EXTRACTED DATA:
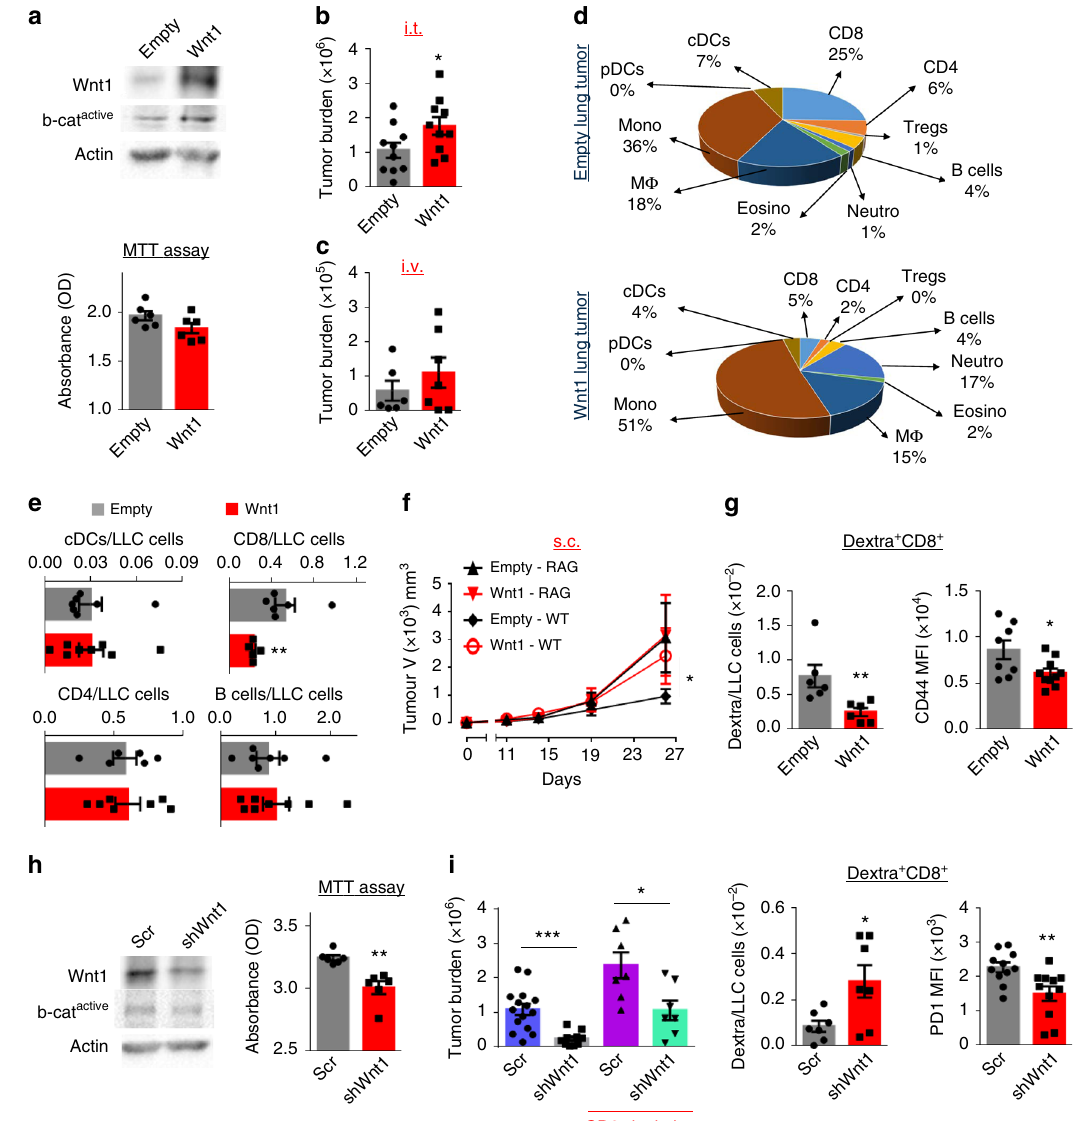
Fig. 2 Wnt1 impairs adaptive immune surveillance in syngeneic models. a Expression of Wnt1 and active b-catenin (western blot) in LLC cells transduced with Wnt1 (Wnt1) or Empty (Empty) viral vectors (Up). In vitro proliferation (MTT assay) (Bottom). b , c Tumor burden (total absolute number of LLC cells) after intrathoracic (i.t.) implantation or intravenous (i.v.) administration. d Cellular pro fi les of lung tumors. Pies depict mean percentages among CD45 + cells. e Numbers of intratumoral cDCs, CD8 T, CD4 T, and B cells per cancer cell. f Tumor growth after subcutaneous implantation of ovalbumin (OVA)-LLC cells in immunocompetent vs. immunode fi cient RAG mice. g Numbers of OVA-speci fi c (dextramer + ) T cytotoxic cells per cancer cell and T cell CD44 expression. h Expression of Wnt1 and active b-catenin (western blot) in LLC cells transduced with shWnt1 or Scramble viral vectors (left). In vitro proliferation (MTT assay) (right). i Tumor burden (total absolute number of OVA-LLC cells) after intrathoracic (i.t.) implantation in untreated vs. aCD8-treated mice (left). Numbers of dextramer + T cytotoxic cells per cancer cell and T cell PD1 expression (Right). a – i Error bars represent mean with SEM. b – g , i Cell numbers and pro fi les were assessed by FACS. Data are representative or cumulative of at least two independent experiments with 5 –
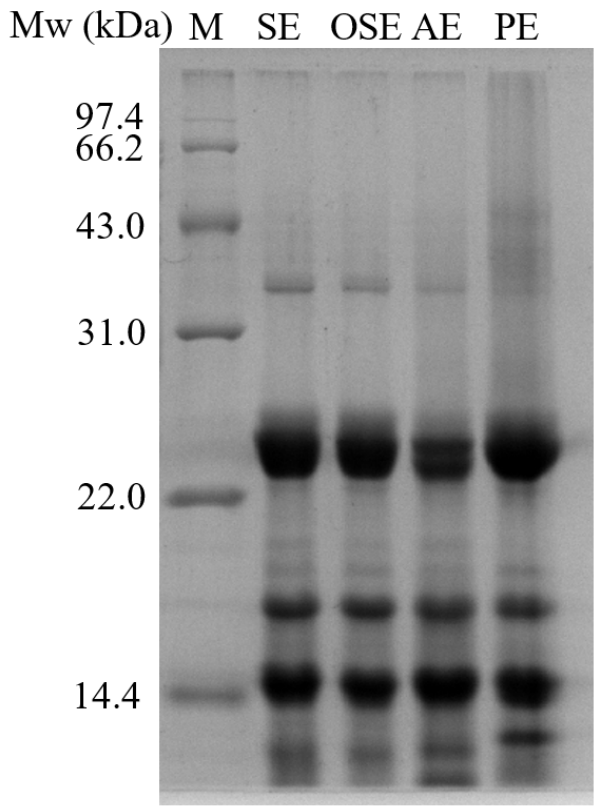
Figure 2. SDS-PAGE of field muskmelon seeds protein extracted by different oil extraction methods.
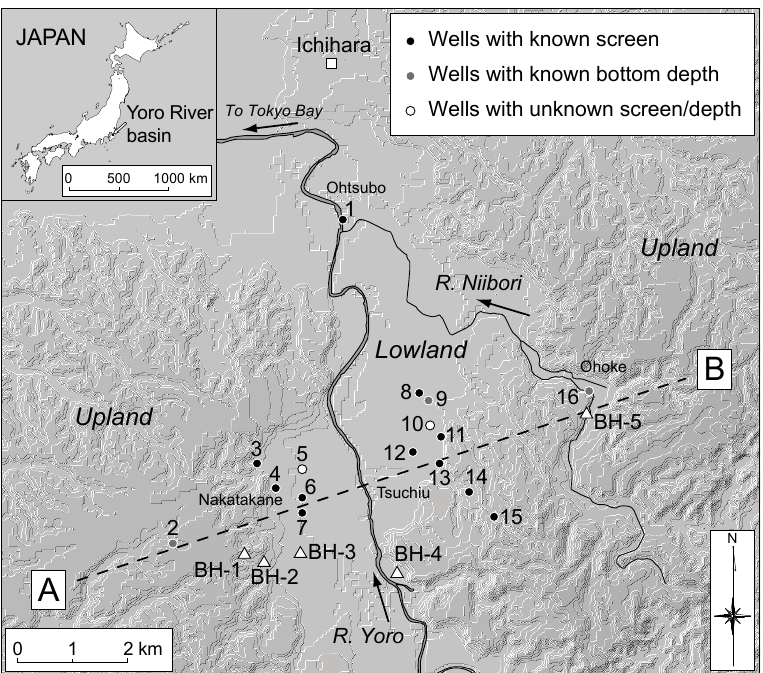
Figure 2. Locations of sampled irrigation wells in the Yoro River basin. Open triangles indicate selected borehole locations from Kondoh (1985) [30] and Chiba Prefectural Research Institute for Environmental Pollution (1974)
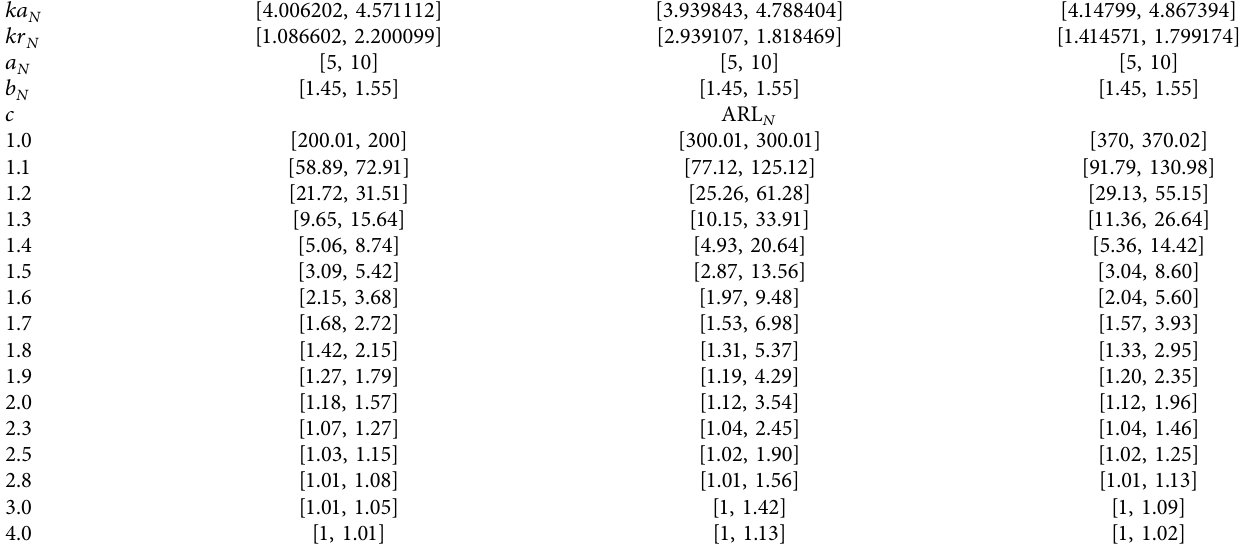
[ 5 , 10 ] and b [ 1 . 45 , 1 . 55 ] N ∈ N ∈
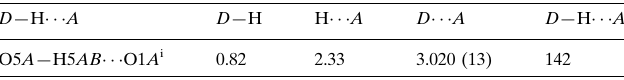
Hydrogen-bond geometry (A˚ , (cid:2)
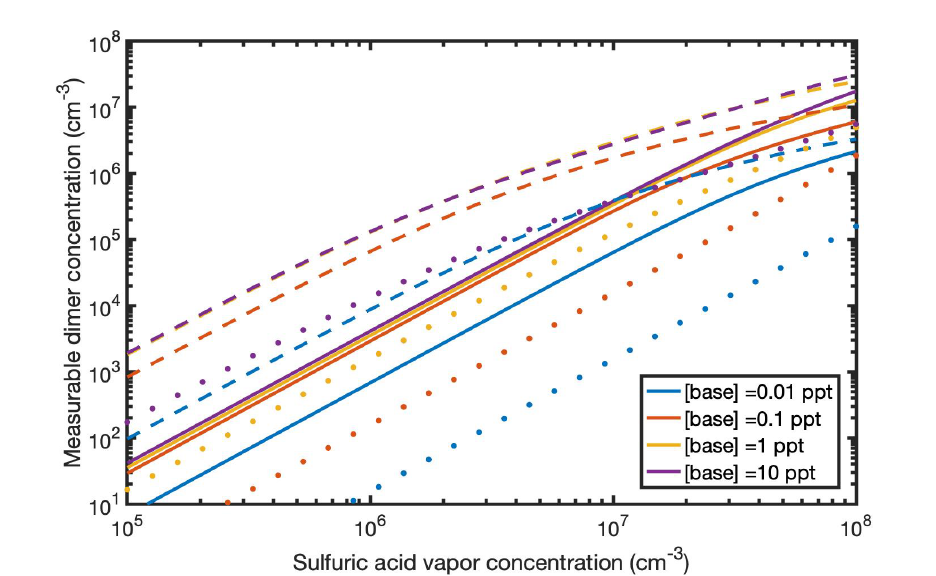
Figure 9. Steady-state concentrations of SA dimers with TMAO (solid lines), GUA (dashed lines), and DMA (dots) as a function of SA monomer concentration at 298.15 K. Note: 1 ppt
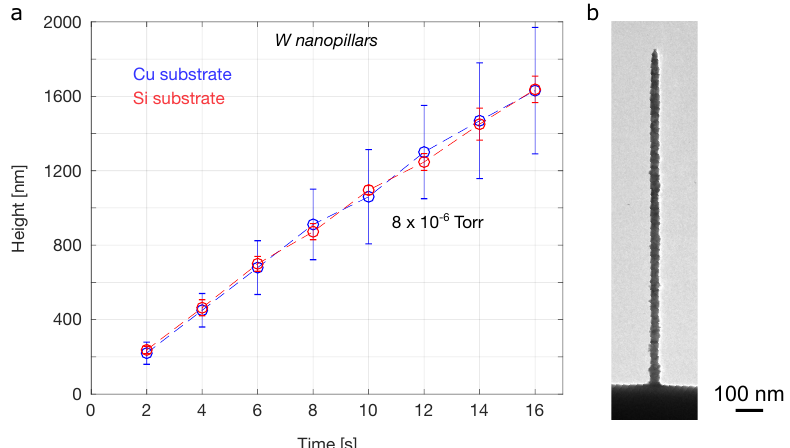
Figure 6. Deposition of metallic nanopillars from W(CO) 6 precursor by helium FIBID: ( a ) Plot of height versus deposition time. Chamber pressure 8 × 10 − 6 Torr, beam current 1pA. Blue and red data points represent values for the copper and silicon substrate, respectively. ( b ) Bright-field TEM image of a tungsten-based nanopillar deposited onto the silicon substrate using a deposition time of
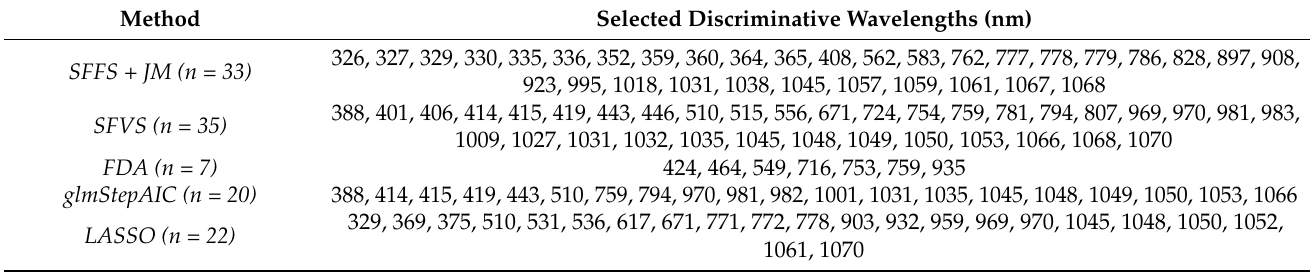
Figure 2. Representation of the spectra collected ( a ), and after its filtering ( b ) using the MSC log algorithm. Table 1. Selected discriminative wavelengths for model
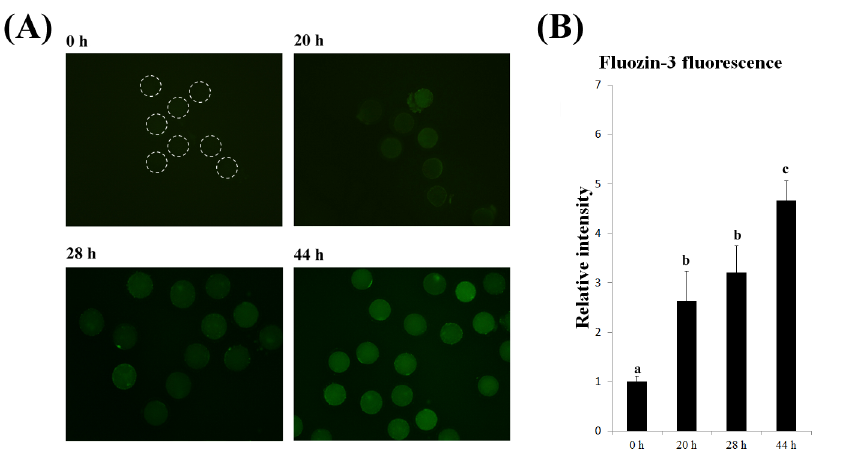
Figure 1. The level of free cytoplasmic zinc in oocytes increases during maturation. (A) Representative images of oocytes after 0, 20, 28, and 44 h of IVM. ( B ) The fluorescence intensity of fluozin-3-AM relative to that in oocytes after 0 h of IVM (set at 1) was analyzed using Photoshop. Data are expressed as mean values 6 standard error of the mean (SEM) of three independent experiments. White lines indicate the peripheries of oocytes. Different letters above the bars denote statistically significant differences (P , 0.05).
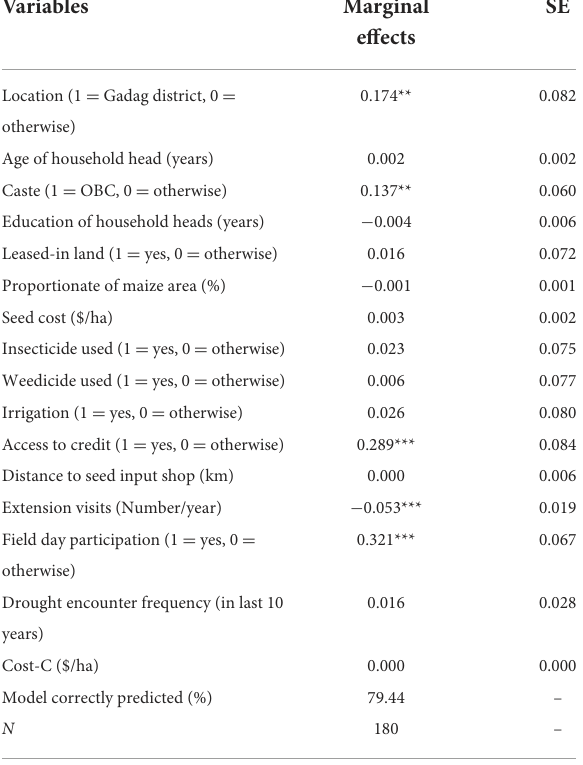
TABLE 4 Factors affecting on the adoption of SR maize hybrids in rain-fed environment (probit).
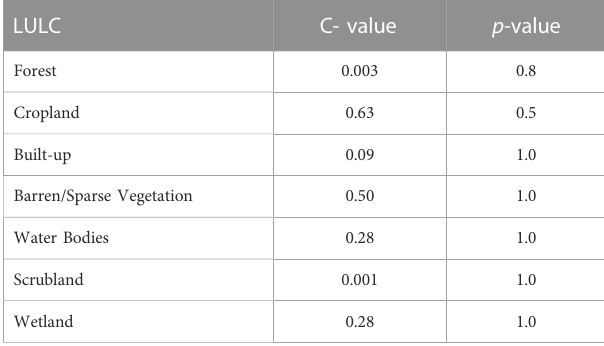
TABLE 2 C and p factors for different LULC.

TASK DETAILS: Although the records contain pictures, the output must hold only their exact wording.

RESPONSE TO THE TASK:
Fig. 2 Wnt1 impairs adaptive immune surveillance in syngeneic models. a Expression of Wnt1 and active b-catenin (western blot) in LLC cells transduced with Wnt1 (Wnt1) or Empty (Empty) viral vectors (Up). In vitro proliferation (MTT assay) (Bottom). b , c Tumor burden (total absolute number of LLC cells) after intrathoracic (i.t.) implantation or intravenous (i.v.) administration. d Cellular pro fi les of lung tumors. Pies depict mean percentages among CD45 + cells. e Numbers of intratumoral cDCs, CD8 T, CD4 T, and B cells per cancer cell. f Tumor growth after subcutaneous implantation of ovalbumin (OVA)-LLC cells in immunocompetent vs. immunode fi cient RAG mice. g Numbers of OVA-speci fi c (dextramer + ) T cytotoxic cells per cancer cell and T cell CD44 expression. h Expression of Wnt1 and active b-catenin (western blot) in LLC cells transduced with shWnt1 or Scramble viral vectors (left). In vitro proliferation (MTT assay) (right). i Tumor burden (total absolute number of OVA-LLC cells) after intrathoracic (i.t.) implantation in untreated vs. aCD8-treated mice (left). Numbers of dextramer + T cytotoxic cells per cancer cell and T cell PD1 expression (Right). a – i Error bars represent mean with SEM. b – g , i Cell numbers and pro fi les were assessed by FACS. Data are representative or cumulative of at least two independent experiments with 5 –
Figure 2. SDS-PAGE of field muskmelon seeds protein extracted by different oil extraction methods.
Figure 2. Locations of sampled irrigation wells in the Yoro River basin. Open triangles indicate selected borehole locations from Kondoh (1985) [30] and Chiba Prefectural Research Institute for Environmental Pollution (1974)
[ 5 , 10 ] and b [ 1 . 45 , 1 . 55 ] N ∈ N ∈
Hydrogen-bond geometry (A˚ , (cid:2)
Figure 9. Steady-state concentrations of SA dimers with TMAO (solid lines), GUA (dashed lines), and DMA (dots) as a function of SA monomer concentration at 298.15 K. Note: 1 ppt
Figure 6. Deposition of metallic nanopillars from W(CO) 6 precursor by helium FIBID: ( a ) Plot of height versus deposition time. Chamber pressure 8 × 10 − 6 Torr, beam current 1pA. Blue and red data points represent values for the copper and silicon substrate, respectively. ( b ) Bright-field TEM image of a tungsten-based nanopillar deposited onto the silicon substrate using a deposition time of
Figure 2. Representation of the spectra collected ( a ), and after its filtering ( b ) using the MSC log algorithm. Table 1. Selected discriminative wavelengths for model
Figure 1. The level of free cytoplasmic zinc in oocytes increases during maturation. (A) Representative images of oocytes after 0, 20, 28, and 44 h of IVM. ( B ) The fluorescence intensity of fluozin-3-AM relative to that in oocytes after 0 h of IVM (set at 1) was analyzed using Photoshop. Data are expressed as mean values 6 standard error of the mean (SEM) of three independent experiments. White lines indicate the peripheries of oocytes. Different letters above the bars denote statistically significant differences (P , 0.05).
TABLE 4 Factors affecting on the adoption of SR maize hybrids in rain-fed environment (probit).
TABLE 2 C and p factors for different LULC.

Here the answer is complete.